▸ Aim of the exercise:
Return the lines of the entries word for word, from the very first line through the line containing "समाजिक समस्याओं पर चोट करते लेख", with that line included. Omit the pictures from your answer.

-- Exercise data follows --

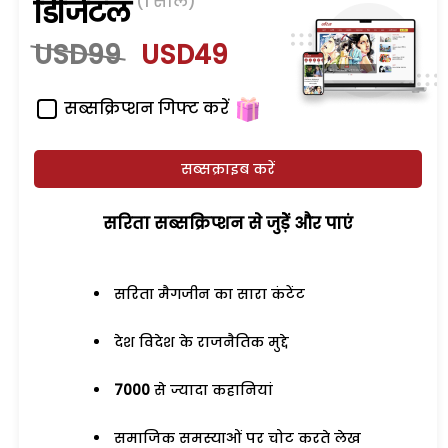
(1 साल)
डिजिटल
USD99
USD49
सब्सक्रिप्शन गिफ्ट करें
सब्सक्राइब करें
सरिता सब्सक्रिप्शन से जुड़ेें और पाएं
सरिता मैगजीन का सारा कंटेंट
देश विदेश के राजनैतिक मुद्दे
7000
से ज्यादा कहानियां
समाजिक समस्याओं पर चोट करते लेख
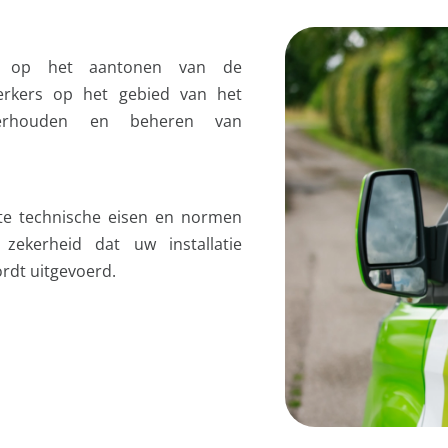
t is op het aantonen van de
rkers op het gebied van het
 onderhouden en beheren van
ste technische eisen en normen
 zekerheid dat uw installatie
ordt uitgevoerd.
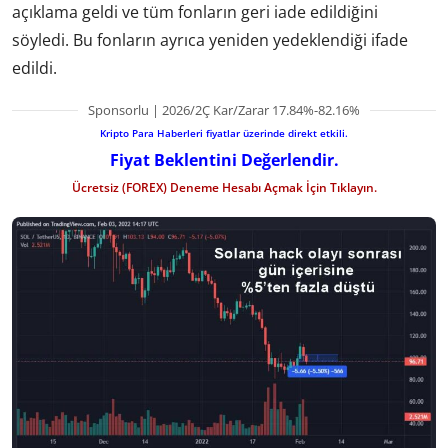
açıklama geldi ve tüm fonların geri iade edildiğini
söyledi. Bu fonların ayrıca yeniden yedeklendiği ifade
edildi.
Sponsorlu | 2026/2Ç Kar/Zarar 17.84%-82.16%
Kripto Para Haberleri fiyatlar üzerinde direkt etkili.
Fiyat Beklentini Değerlendir.
Ücretsiz (FOREX) Deneme Hesabı Açmak İçin Tıklayın.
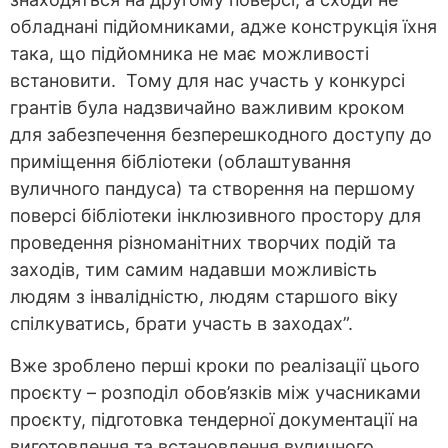
обладнані підйомниками, адже конструкція їхня
така, що підйомника не має можливості
встановити. Тому для нас участь у конкурсі
грантів була надзвичайно важливим кроком
для забезпечення безперешкодного доступу до
приміщення бібліотеки (облаштування
вуличного пандуса) та створення на першому
поверсі бібліотеки інклюзивного простору для
проведення різноманітних творчих подій та
заходів, тим самим надавши можливість
людям з інвалідністю, людям старшого віку
спілкуватись, брати участь в заходах”.
Вже зроблено перші кроки по реалізації цього
проєкту – розподіл обов’язків між учасниками
проєкту, підготовка тендерної документації на
виготовлення та встановлення вуличного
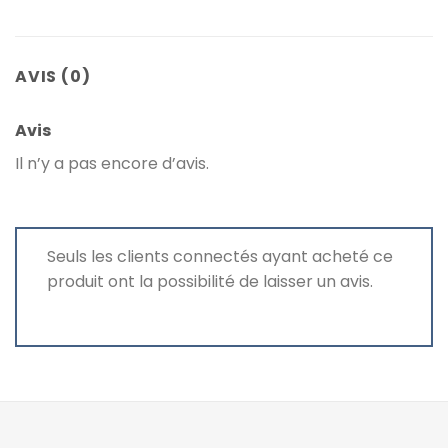
AVIS (0)
Avis
Il n’y a pas encore d’avis.
Seuls les clients connectés ayant acheté ce
produit ont la possibilité de laisser un avis.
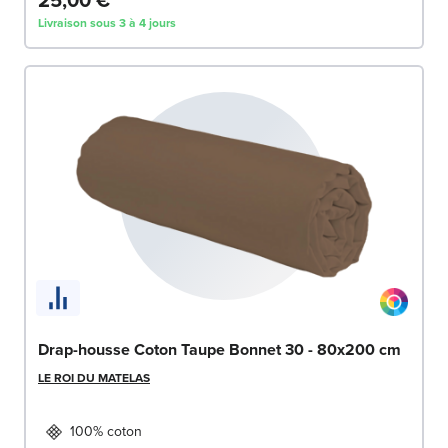
Livraison sous 3 à 4 jours
Drap-housse Coton Taupe Bonnet 30 - 80x200 cm
LE ROI DU MATELAS
100% coton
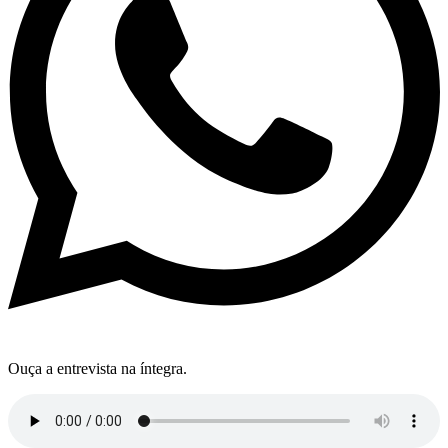
Ouça a entrevista na íntegra.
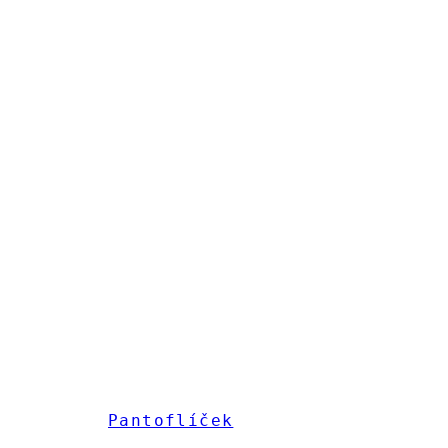
Pantoflíček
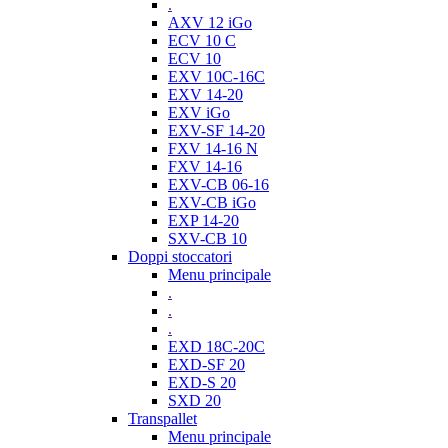
.
AXV 12 iGo
ECV 10 C
ECV 10
EXV 10C-16C
EXV 14-20
EXV iGo
EXV-SF 14-20
FXV 14-16 N
FXV 14-16
EXV-CB 06-16
EXV-CB iGo
EXP 14-20
SXV-CB 10
Doppi stoccatori
Menu principale
.
.
.
EXD 18C-20C
EXD-SF 20
EXD-S 20
SXD 20
Transpallet
Menu principale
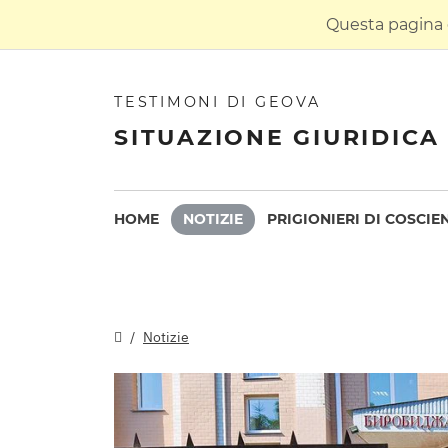
Questa pagina è
TESTIMONI DI GEOVA
SITUAZIONE GIURIDICA 
HOME
NOTIZIE
PRIGIONIERI DI COSCIE
Notizie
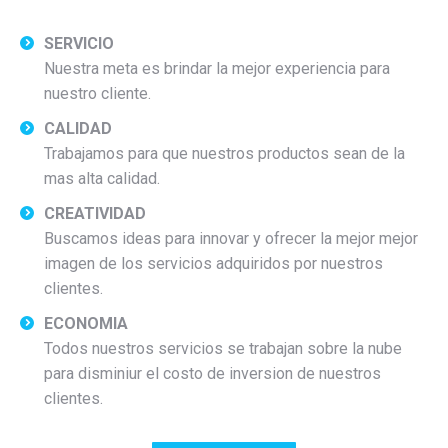
SERVICIO
Nuestra meta es brindar la mejor experiencia para
nuestro cliente.
CALIDAD
Trabajamos para que nuestros productos sean de la
mas alta calidad.
CREATIVIDAD
Buscamos ideas para innovar y ofrecer la mejor mejor
imagen de los servicios adquiridos por nuestros
clientes.
ECONOMIA
Todos nuestros servicios se trabajan sobre la nube
para disminiur el costo de inversion de nuestros
clientes.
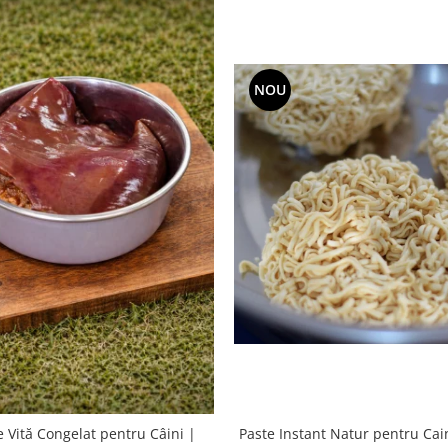
NOU
Paste Instant Natur pentru Cain
e Vită Congelat pentru Câini |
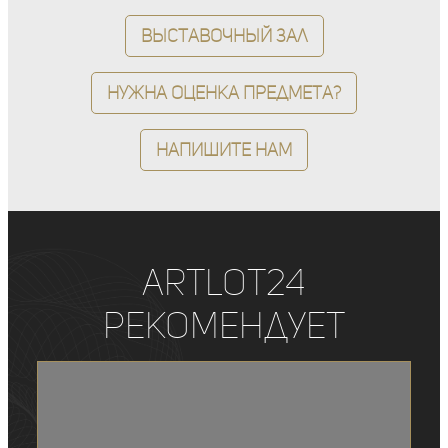
Выставочный зал
Нужна оценка предмета?
Напишите нам
ArtLot24
рекомендует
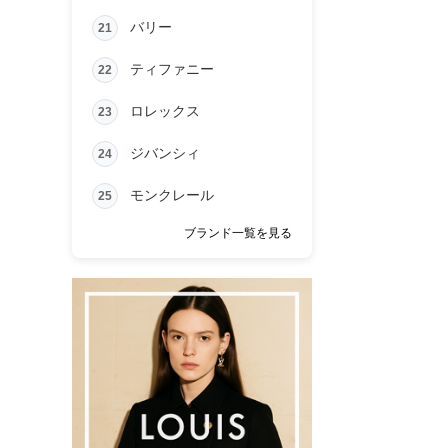
バリー
21
ティファニー
22
ロレックス
23
ジバンシィ
24
モンクレール
25
ブランド一覧を見る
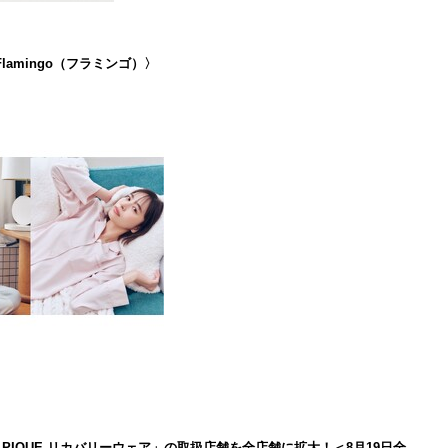
lamingo（フラミンゴ）〉
LATO PIQUE リカバリーウェア」の取扱店舗を全店舗に拡大！＜8月19日全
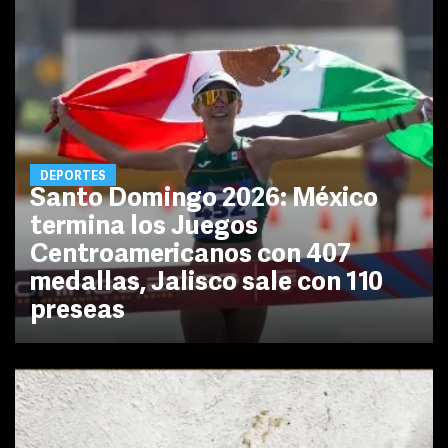
DEPORTES
Santo Domingo 2026: México
termina los Juegos
Centroamericanos con 407
medallas, Jalisco sale con 110
preseas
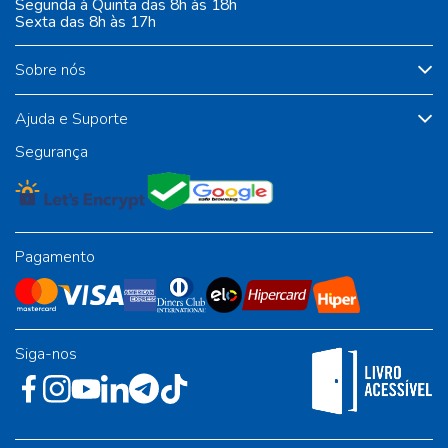
Segunda à Quinta das 8h às 18h
Sexta das 8h às 17h
Sobre nós
Ajuda e Suporte
Segurança
Pagamento
Siga-nos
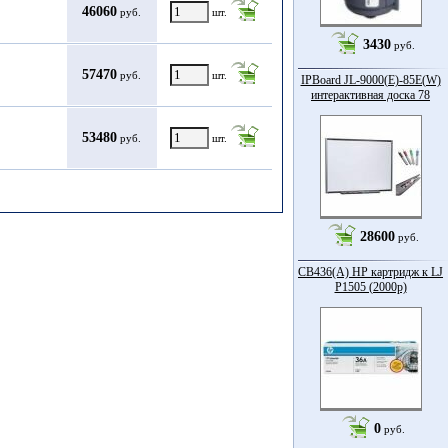
46060
руб.
шт.
3430
руб.
57470
руб.
шт.
IPBoard JL-9000(E)-85Е(W)
интерактивная доска 78
53480
руб.
шт.
28600
руб.
CB436(A) HP картридж к LJ
P1505 (2000p)
0
руб.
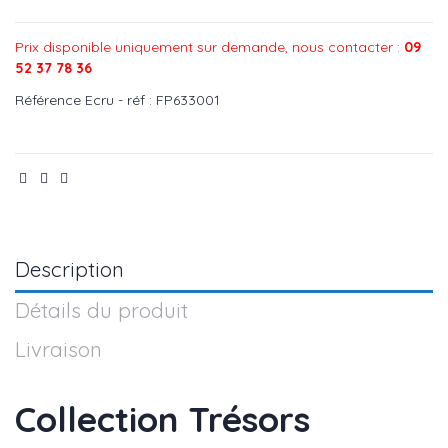
Prix disponible uniquement sur demande, nous contacter :
09
52 37 78 36
Référence
Ecru - réf : FP633001
Description
Détails du produit
Livraison
Collection Trésors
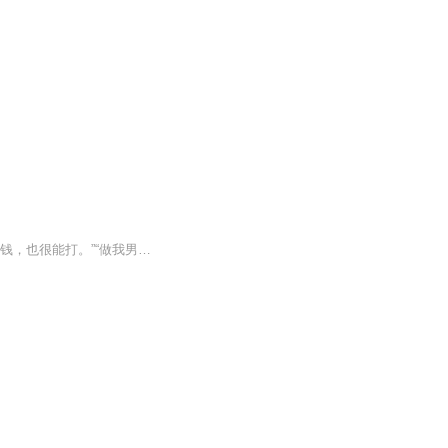
初相见，薛夕被迫对这个充满危险的男人一见钟情，不谈恋爱会死的她只能主动出击：“我有钱，也很能打。”“做我男朋友，我罩着你。”于是，大家慢慢的都知道，薛家的学神大小姐养了一个吃软饭的小白脸，但她护短的厉害，直到某天——薛夕将他护在身后，对...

-- Exercise data concluded --

▸ Written response:
(1 साल)
डिजिटल
USD99
USD49
सब्सक्रिप्शन गिफ्ट करें
सब्सक्राइब करें
सरिता सब्सक्रिप्शन से जुड़ेें और पाएं
सरिता मैगजीन का सारा कंटेंट
देश विदेश के राजनैतिक मुद्दे
7000
से ज्यादा कहानियां
समाजिक समस्याओं पर चोट करते लेख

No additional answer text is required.